25. The complainant said the article was rendered inaccurate by the omission of both the fact she held a valid HMO license and that she considered the subject of the article to be a poor neighbour. The Committee first noted that the article did not reference or allude to the complainant not having the relevant licence for a HMO. Taking this into account, and in the context of the article which set out the woman’s concern regard having a HMO below her flat, omitting these details did not render the article significantly inaccurate. There was no breach of Clause 1 on these points.

26. The complainant had said that the publication had not taken care to put its allegations to her prior to the publication of the article. However, the Committee made clear that the Editors’ Code does not include a standalone requirement for individuals to be contacted for comment prior to the publication of articles about them. In addition, whilst the complainant may have preferred a different email address to the one used by the publication, she did not dispute that she could have seen the email, and that it was sent to her over a week prior to the publication of the article. In addition, the publication had tried to contact the complaint via social media: twice over Facebook and once over Twitter. There was no breach of Clause 1 on this point.

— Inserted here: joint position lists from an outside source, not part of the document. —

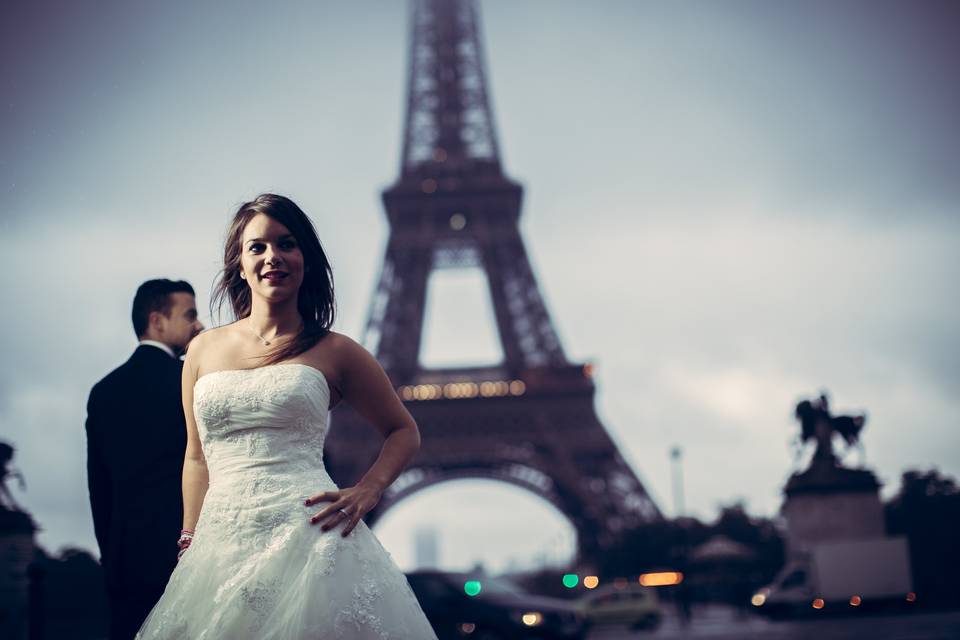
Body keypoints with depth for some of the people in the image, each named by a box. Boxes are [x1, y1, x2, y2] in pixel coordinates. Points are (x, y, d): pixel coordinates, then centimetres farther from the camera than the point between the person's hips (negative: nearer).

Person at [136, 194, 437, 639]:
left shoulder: (334, 352, 4)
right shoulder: (204, 350, 12)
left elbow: (404, 432, 12)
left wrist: (366, 492, -3)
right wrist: (189, 540, 13)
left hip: (306, 534, -3)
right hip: (220, 548, 3)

27. Finally, the Committee turned to Clause 2, and whether the complainant had a reasonable expectation of privacy over: her name, her business website, or the planning documents on the Haringey Public Records website. All of this information was already in the public domain, and additionally was not information the complainant had a reasonable expectation of privacy over, as names are not considered private and the two websites were already in the public domain and did not contain any private material. There was no breach of Clause 2.

Conclusions

28. The complaint was upheld under Clause 1.

Remedial action required

29. Having upheld the complaint, the Committee considered what remedial action should be required. In circumstances where the Committee establishes a breach of the Editors’ Code, it can require the publication of a correction and/or an adjudication; the nature, extent and placement of which is determined by IPSO.

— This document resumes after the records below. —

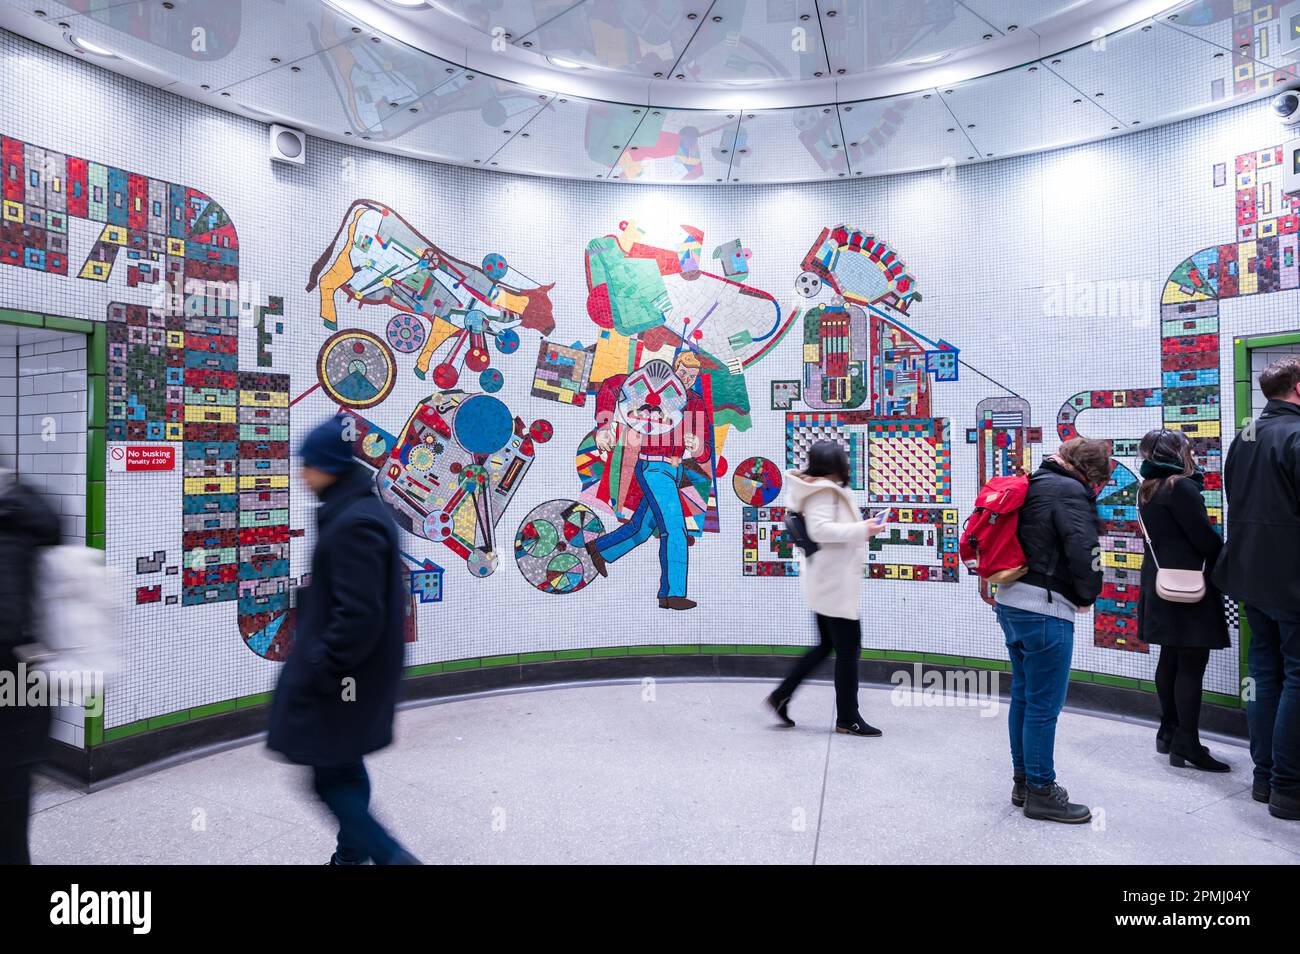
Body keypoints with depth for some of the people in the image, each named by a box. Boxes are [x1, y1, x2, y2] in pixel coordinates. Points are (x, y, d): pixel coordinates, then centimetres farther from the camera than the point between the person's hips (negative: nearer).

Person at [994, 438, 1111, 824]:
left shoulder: (1033, 485, 15)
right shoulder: (1070, 492, -12)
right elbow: (1084, 552, -21)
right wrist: (1087, 597, -4)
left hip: (1010, 601, 9)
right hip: (1044, 610, -9)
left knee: (1023, 697, 18)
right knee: (1044, 705, 1)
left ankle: (1022, 781, 29)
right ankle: (1040, 791, 11)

30. The Committee considered that both the text and the headline of the article had inaccurately stated that the complainant had provided each bedroom in the HMO she owned with a gas-powered stove, which was not the case. The publication had offered a correction – but not one that the Committee considered fulfilled the requirements set out in Clause 1 (ii) to be duly prominent and prompt. However, where the publication had acknowledged the error in its report and offered remedial action, albeit without the necessary promptness and prominence, the Committee considered that a correction was the appropriate remedy. The correction should acknowledge that the article had previously stated as fact that the complainant had provided portable gas stoves, and should also put the correct position on record, namely that there was no evidence of this.

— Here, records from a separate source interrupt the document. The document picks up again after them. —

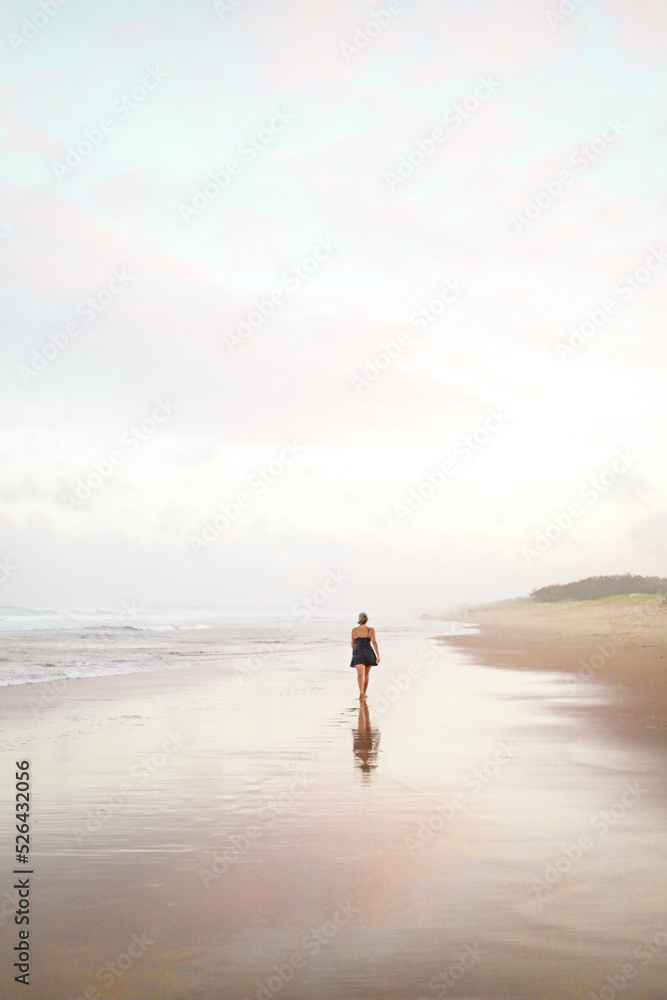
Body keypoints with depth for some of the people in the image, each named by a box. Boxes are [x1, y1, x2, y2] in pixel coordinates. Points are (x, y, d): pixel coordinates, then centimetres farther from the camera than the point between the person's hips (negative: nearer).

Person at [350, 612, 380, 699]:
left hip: (358, 653, -1)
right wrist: (378, 655, -10)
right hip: (369, 653, 1)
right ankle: (364, 693, 25)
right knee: (366, 673, 17)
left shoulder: (354, 630, 0)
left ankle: (361, 692, -31)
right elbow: (374, 642, -9)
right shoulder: (371, 630, -2)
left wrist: (354, 652, 26)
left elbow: (353, 643, 10)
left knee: (360, 674, -9)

31. The Committee then considered the placement of this correction. As the inaccuracy appeared in the headline to the article, the correction should appear as a standalone correction and a link should be published on the homepage for 24 hours before being archived in the usual way. In addition, as the article had been amended the correction should also be published as a footnote. The wording should be agreed with IPSO in advance and should make clear that it has been published following an upheld ruling by the Independent Press Standards Organisation.